In this project, we'll build a web scraper to extract job listings from a popular job search platform. We'll extract job titles, companies, locations, job descriptions, and other relevant information, if available.

## Step 1: Importing Required Libraries

In [33]:
import requests
from bs4 import BeautifulSoup
import csv

## Step 2: Generating a URL with a Function

In [None]:
requests.get("https://absolventa.de")

In [35]:
def generate_url(position = "", location = ""):
    position = position.lower().replace(" ", "+")
    location = location.lower()
    search_url = f"https://www.absolventa.de/jobs?text={position}&location={location}"
    search_url = requests.get(search_url)
    
    soup = BeautifulSoup(search_url.text)

    return soup

## Step 3: Extract the Job Data from a Single Job Posting Card

In [36]:
results = []

def job_posting(soup):
    postings = soup.find_all("a", class_="flex flex-col gap-sm bg-white rounded-xl p-sm border border-1 border-outline hover:border-primary aria-current-location:border-primary text-secondary hover:text-primary active:shadow-input aria-current-location:shadow-input block aria-current-location:cursor-default h-full")

    if postings:
        for posting in postings:
            try:
                title = posting.find("h2", class_="text-secondary @lg:hidden break-words hyphens-auto leading-[160%] tracking-tight text-[1rem] font-bold")
                company = posting.find("span", class_="text-secondary break-words hyphens-auto leading-[160%] tracking-tight text-[0.875rem]")
                location = posting.find("ul", class_="flex flex-wrap flex-col items-start text-xs md:flex-row @md:flex-row gap-xs text-tertiary-500 fill-tertiary-500 md:gap-sm @md:gap-sm")

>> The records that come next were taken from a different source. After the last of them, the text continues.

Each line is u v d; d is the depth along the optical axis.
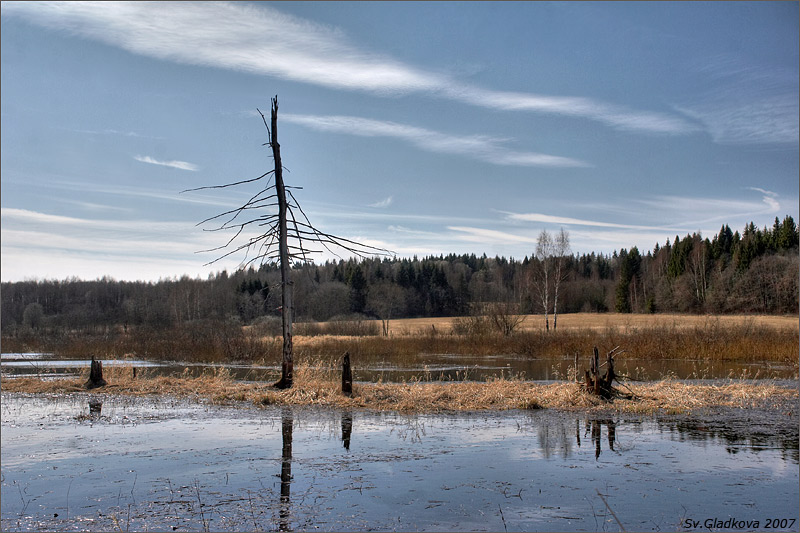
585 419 15.37
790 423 14.74
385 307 103.44
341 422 15.04
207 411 16.80
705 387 20.17
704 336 39.28
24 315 76.50
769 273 89.06
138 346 43.50
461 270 133.12
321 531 7.57
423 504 8.59
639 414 16.08
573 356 39.09
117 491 9.21
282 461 10.99
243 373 29.64
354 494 9.04
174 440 12.84
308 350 39.72
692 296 100.19
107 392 20.80
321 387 19.72
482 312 52.56
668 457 11.29
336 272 114.69
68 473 10.21
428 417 15.78
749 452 11.73
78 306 94.12
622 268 114.00
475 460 11.04
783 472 10.28
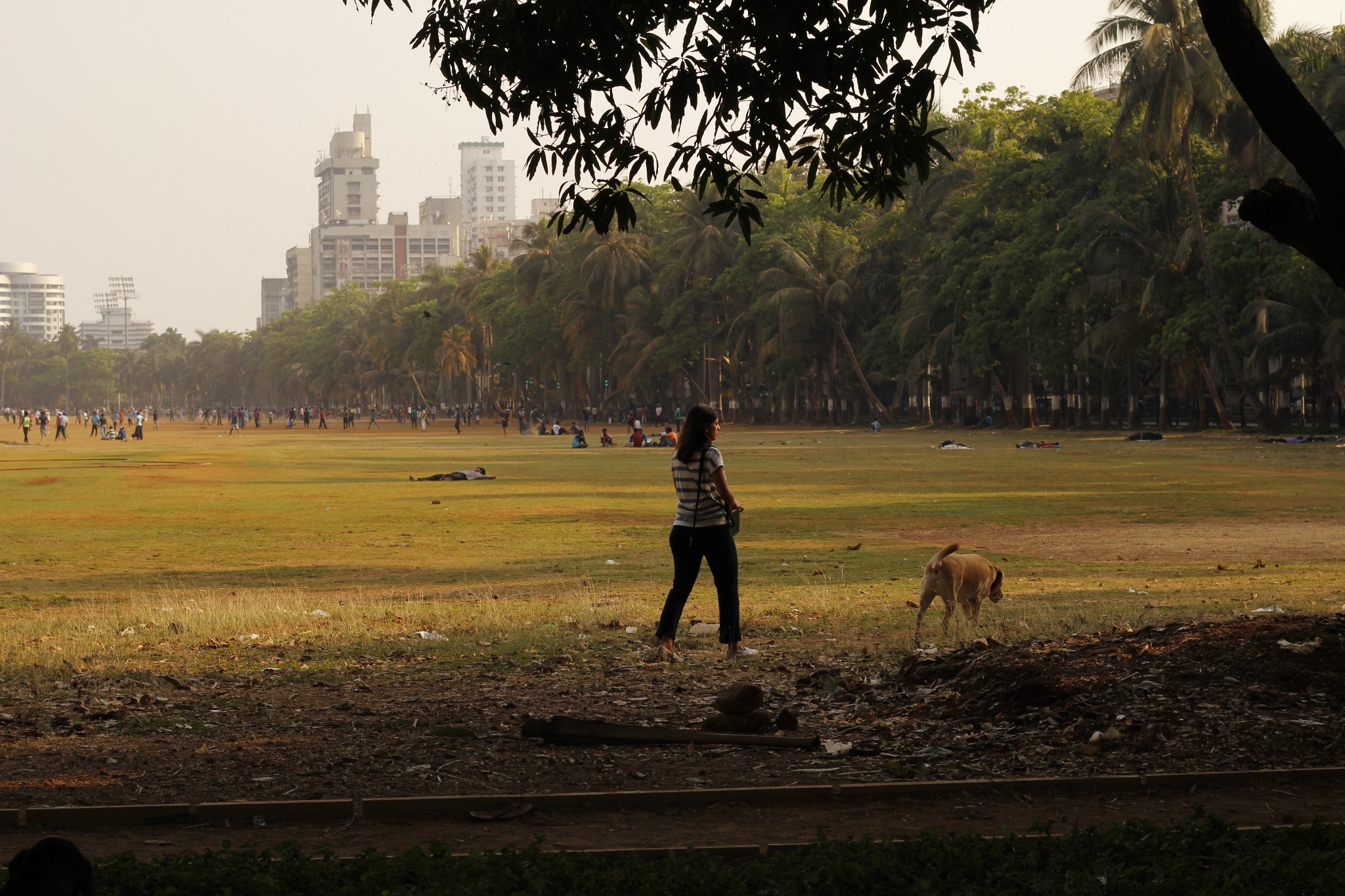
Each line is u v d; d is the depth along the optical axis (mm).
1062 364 59188
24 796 5613
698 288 88500
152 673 8914
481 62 7539
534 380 116500
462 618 11523
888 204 7477
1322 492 25969
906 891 4035
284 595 13211
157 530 21438
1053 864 4277
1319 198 6082
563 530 21172
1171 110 46656
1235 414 69188
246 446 65562
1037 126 63625
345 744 6613
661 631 9391
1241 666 7230
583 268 92938
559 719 6648
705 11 7176
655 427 97062
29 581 15188
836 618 11281
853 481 31438
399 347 142000
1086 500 25141
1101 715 6727
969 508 23766
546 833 5074
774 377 87125
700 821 5258
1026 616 10773
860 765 6172
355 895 3980
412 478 35375
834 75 6977
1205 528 19766
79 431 115062
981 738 6547
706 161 7309
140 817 5258
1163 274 54219
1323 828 4605
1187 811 5316
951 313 68375
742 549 17766
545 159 7668
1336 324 47562
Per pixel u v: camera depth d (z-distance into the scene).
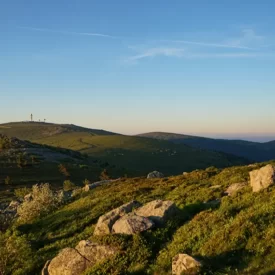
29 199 55.06
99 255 20.81
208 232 19.58
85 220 35.41
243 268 15.16
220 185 34.09
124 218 22.88
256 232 17.33
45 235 34.88
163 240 20.88
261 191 23.75
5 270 27.14
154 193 39.66
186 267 15.49
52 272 21.89
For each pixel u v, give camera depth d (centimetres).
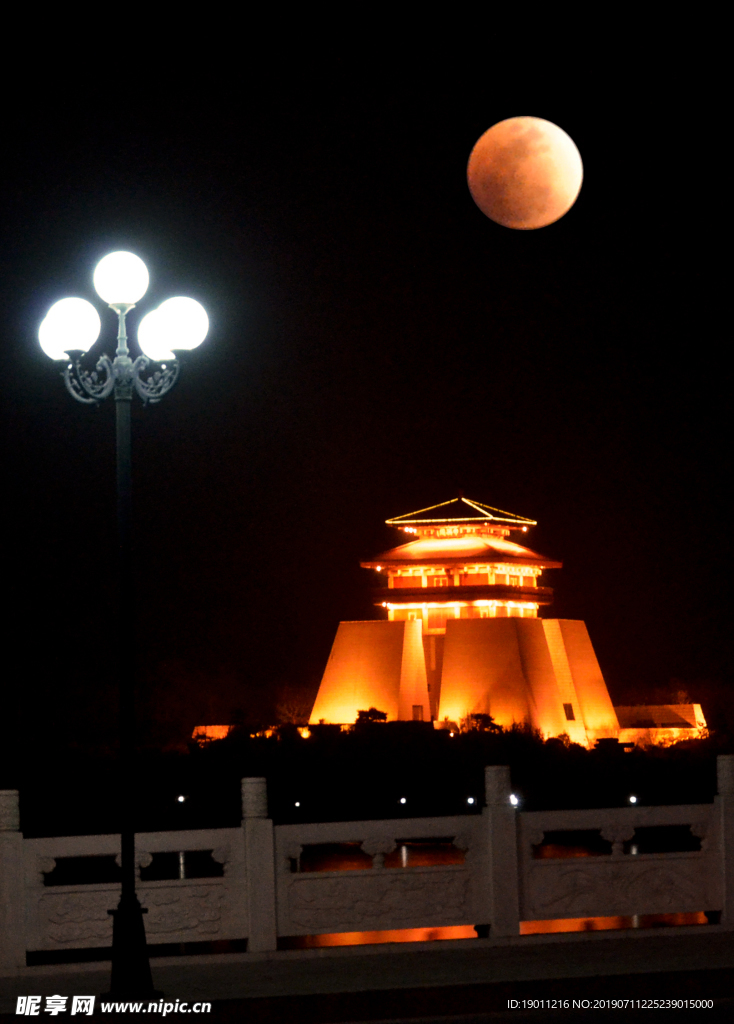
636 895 2277
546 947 2170
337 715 8844
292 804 7612
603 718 9400
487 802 2252
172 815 7338
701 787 7862
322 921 2166
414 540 9662
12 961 2050
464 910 2209
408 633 8988
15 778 7744
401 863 5356
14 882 2069
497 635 8844
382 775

                results.append({
                    "Job position": title.text.strip() if title else "Not available", 
                    "Company name": company.text.strip() if company else "Not available", 
                    "Job location": location.text.strip() if location else "Not available"})

                print("Title:", title.text.strip() if title else "Not available")
                print("Company:", company.text.strip() if company else "Not available")
                print("Location:", location.text.strip() if location else "Not available")

                print("+" * 40)
            
            except AttributeError as e:
                print(f"Error parsing a job posting: {e}")
                results.append({
                    "Job position": "Error",
                    "Company name": "Error",
                    "Job location": "Error"
                })
    else:
        print(f"There are currently no job openings.")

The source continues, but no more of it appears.